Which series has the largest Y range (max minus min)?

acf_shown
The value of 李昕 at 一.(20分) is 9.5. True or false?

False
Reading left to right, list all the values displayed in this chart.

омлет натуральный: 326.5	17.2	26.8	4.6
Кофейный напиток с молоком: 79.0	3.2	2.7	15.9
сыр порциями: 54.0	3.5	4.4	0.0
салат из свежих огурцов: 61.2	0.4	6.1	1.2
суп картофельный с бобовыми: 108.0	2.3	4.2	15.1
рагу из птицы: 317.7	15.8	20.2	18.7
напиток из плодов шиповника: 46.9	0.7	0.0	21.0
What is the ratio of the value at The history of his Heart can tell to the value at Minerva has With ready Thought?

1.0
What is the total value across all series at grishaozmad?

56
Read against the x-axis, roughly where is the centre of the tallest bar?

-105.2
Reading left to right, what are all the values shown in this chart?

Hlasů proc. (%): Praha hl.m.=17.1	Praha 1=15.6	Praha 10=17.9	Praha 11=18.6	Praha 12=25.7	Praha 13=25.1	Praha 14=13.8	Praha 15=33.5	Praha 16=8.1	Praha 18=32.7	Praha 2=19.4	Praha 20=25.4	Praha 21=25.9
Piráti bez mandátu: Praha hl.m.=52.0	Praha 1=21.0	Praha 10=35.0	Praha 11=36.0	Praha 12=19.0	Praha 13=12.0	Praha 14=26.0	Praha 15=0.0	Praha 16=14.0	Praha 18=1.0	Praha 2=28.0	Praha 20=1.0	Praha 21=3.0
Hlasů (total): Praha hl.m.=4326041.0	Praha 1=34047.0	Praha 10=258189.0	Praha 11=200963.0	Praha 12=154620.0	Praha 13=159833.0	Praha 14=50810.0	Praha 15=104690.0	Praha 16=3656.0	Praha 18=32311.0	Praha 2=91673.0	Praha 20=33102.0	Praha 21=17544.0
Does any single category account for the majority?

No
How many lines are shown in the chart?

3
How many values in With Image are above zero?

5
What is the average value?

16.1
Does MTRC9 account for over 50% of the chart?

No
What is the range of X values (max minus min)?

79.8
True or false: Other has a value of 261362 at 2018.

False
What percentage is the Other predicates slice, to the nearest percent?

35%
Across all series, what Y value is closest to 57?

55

= = = =

» WHAT YOU SHOULD DO:
Pull out every line above that contains the word "minus".

» WRITTEN ANSWER:
Which series has the largest Y range (max minus min)?
What is the range of X values (max minus min)?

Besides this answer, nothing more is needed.